#### [Exercise description]
Please continue the mailing-list thread about slow bytea unescaping, picking up right after its final line.

#### [Source extract]
......

As an aside, I'm now using base64 encode/decode to insert data without
problems.  For GIF images, at least, it is also a much smaller encoding
than the escape_bytea encoding.

Kai Ronan
Technical Support
Kalador Entertainment Inc.



Michael Fuhr wrote:

>On Sat, Feb 04, 2006 at 04:06:11PM -0800, Kalador Tech Support wrote:
>
>
>>I've since isolated the problem to the unescape_bytea function not the
>>SELECT.
>>
>>I inserted the same image to a bytea column using base64 encoding, and
>>extracted it from the table (using base64 decoding) and this worked very
>>fast (<1 second).  So, it is the unescape_bytea function that is to blame.
>>
>>
>
>pg_unescape_bytea is fast here; I just unescaped an 850K jpeg image
>in about 0.18 seconds on a slow (500MHz) machine.
>
>How did you determine that pg_unescape_bytea was the problem?  What
>does something like the following show?
>
>$tstart = microtime(true);
>$data = pg_unescape_bytea(pg_fetch_result($res, 'data'));
>$dt = microtime(true) - $tstart;
>header("Content-Type: text/plain");
>printf("unescape time = %.3fms, %d bytes\n", $dt * 1000.0, strlen($data));
>
>
>

Re: BUG #2236: extremely slow to get unescaped bytea data

From
Tom Lane
Date:
Kalador Tech Support <support@kalador.com> writes:
> When run from a browser, accessing an Apache webserver, the results
> displayed were:

> fetch    time = 3.632ms, 296043 bytes
> unescape time = 70625.518ms, 296043 bytes

Is it possible that you are relying on an old (like 7.3) libpq?
I find this in the CVS logs:

2003-06-11 21:17  momjian

    * src/interfaces/libpq/fe-exec.c: I found the libpq function
    PGunescapeBytea a little slow. It was taking a minute and a half to
    decode a 500Kb on a fairly fast machine. I think the culprit is
    sscanf.
    ...
    The new function is significantly faster on my machine with the
    JPEGs being decoded in less than a second. I attach a modified
    libpq example program that I used for my testing.

    Ben Lamb.

......

#### [Provided records]

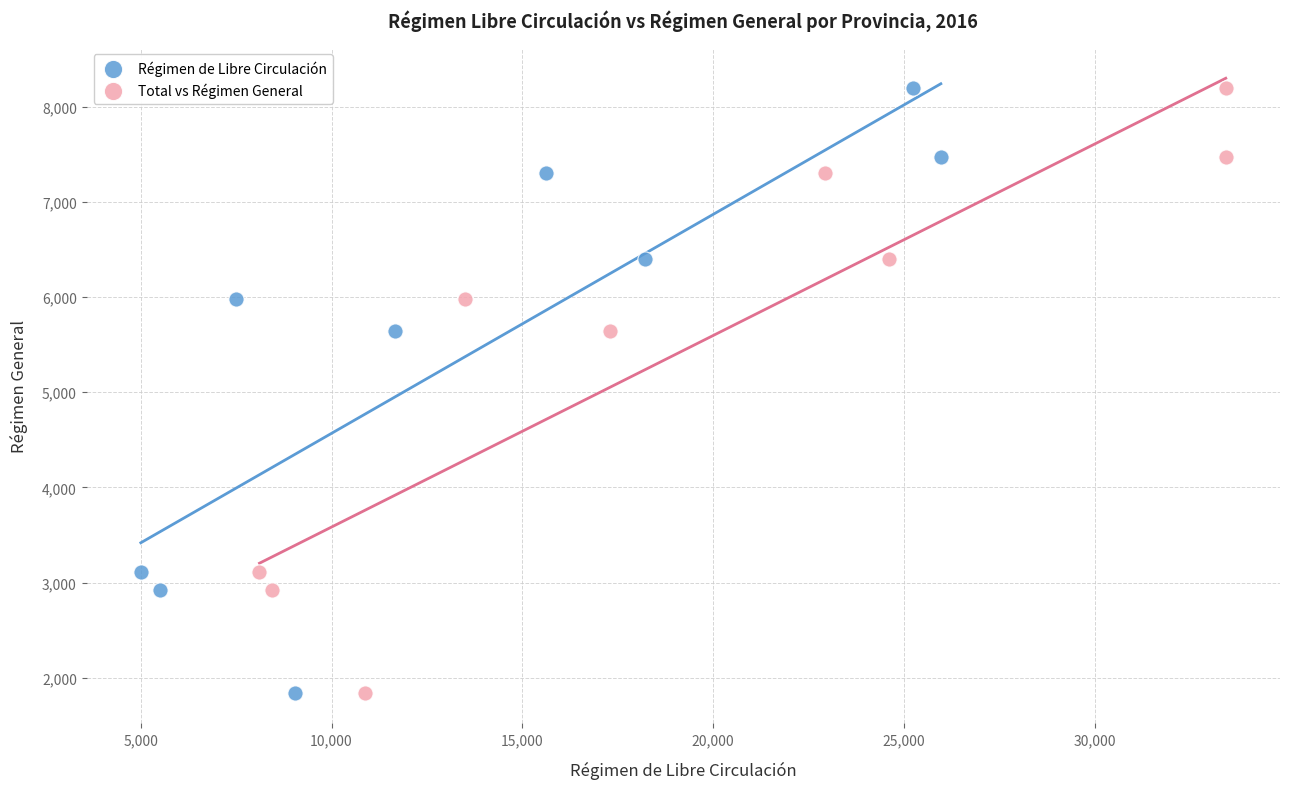

What are all the series names shown in the legend?

Régimen de Libre Circulación, Total vs Régimen General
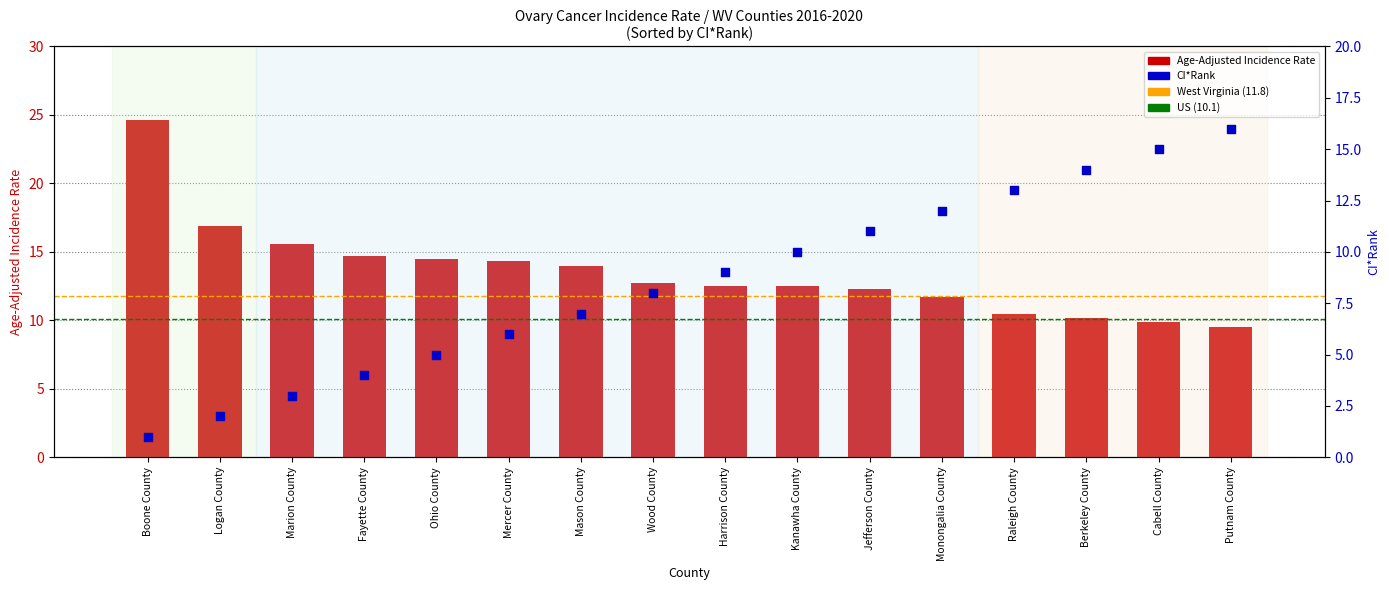

Which series has the largest Y range (max minus min)?

Age-Adjusted Incidence Rate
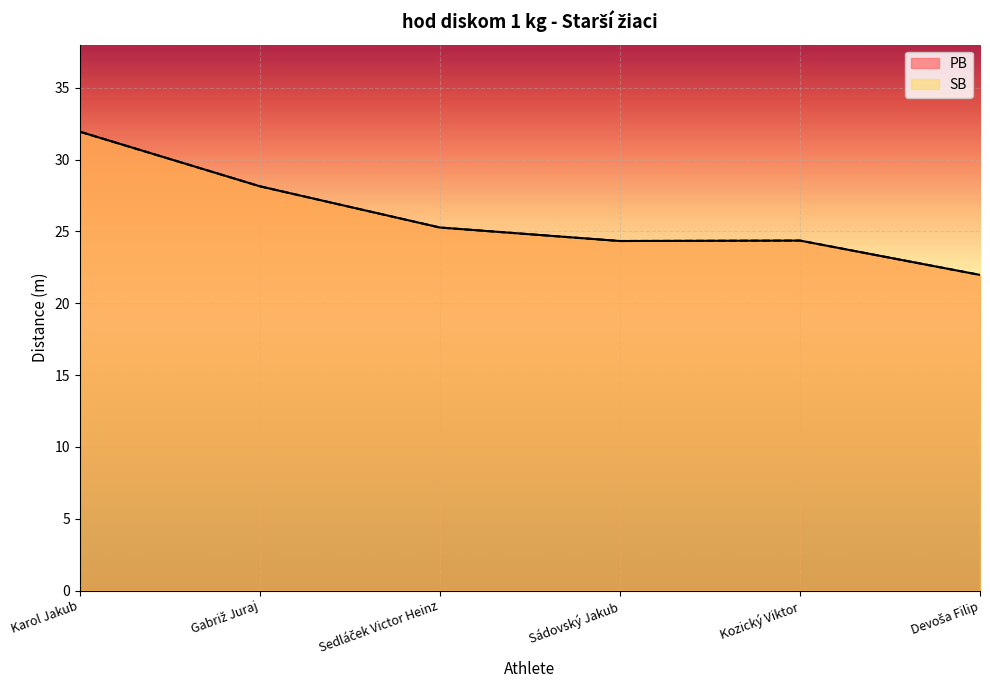

What is the total value across all series at Karol Jakub?

63.9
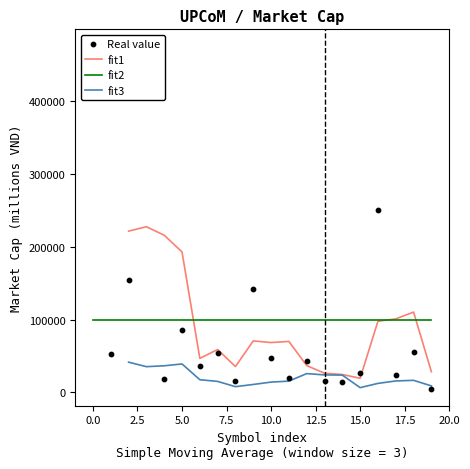

Which series has the largest Y range (max minus min)?

Real value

......

#### [Task result]
            regards, tom lane

Re: BUG #2236: extremely slow to get unescaped bytea data

From
Alvaro Herrera
Date:
Tom Lane wrote:
> Kalador Tech Support <support@kalador.com> writes:
> > When run from a browser, accessing an Apache webserver, the results
> > displayed were:
>
> > fetch    time = 3.632ms, 296043 bytes
> > unescape time = 70625.518ms, 296043 bytes
>
> Is it possible that you are relying on an old (like 7.3) libpq?
> I find this in the CVS logs:
>
> 2003-06-11 21:17  momjian
>
>     * src/interfaces/libpq/fe-exec.c: I found the libpq function
>     PGunescapeBytea a little slow. It was taking a minute and a half to
>     decode a 500Kb on a fairly fast machine. I think the culprit is
>     sscanf.
>     ...
>     The new function is significantly faster on my machine with the
>     JPEGs being decoded in less than a second. I attach a modified
>     libpq example program that I used for my testing.

I note in the PHP 4 sources that the PQunescapeBytea function seems to
have been copied there, "for the benefit of PostgreSQL 7.2 users".  It
says that it comes from 7.3 but I don't see any sscanf call.

There is no PQunescapeBytea call in the whole source that I can see, so
my guess is that the libpq function is not called at all.  So this may
be a PHP bug rather than a Postgres bug.

--
Alvaro Herrera                                http://www.CommandPrompt.com/
PostgreSQL Replication, Consulting, Custom Development, 24x7 support

Re: BUG #2236: extremely slow to get unescaped bytea data

From
Michael Fuhr
Date:
On Thu, Feb 09, 2006 at 12:46:46PM -0300, Alvaro Herrera wrote:
> I note in the PHP 4 sources that the PQunescapeBytea function seems to
> have been copied there, "for the benefit of PostgreSQL 7.2 users".  It
> says that it comes from 7.3 but I don't see any sscanf call.
>
> There is no PQunescapeBytea call in the whole source that I can see, so
> my guess is that the libpq function is not called at all.  So this may
> be a PHP bug rather than a Postgres bug.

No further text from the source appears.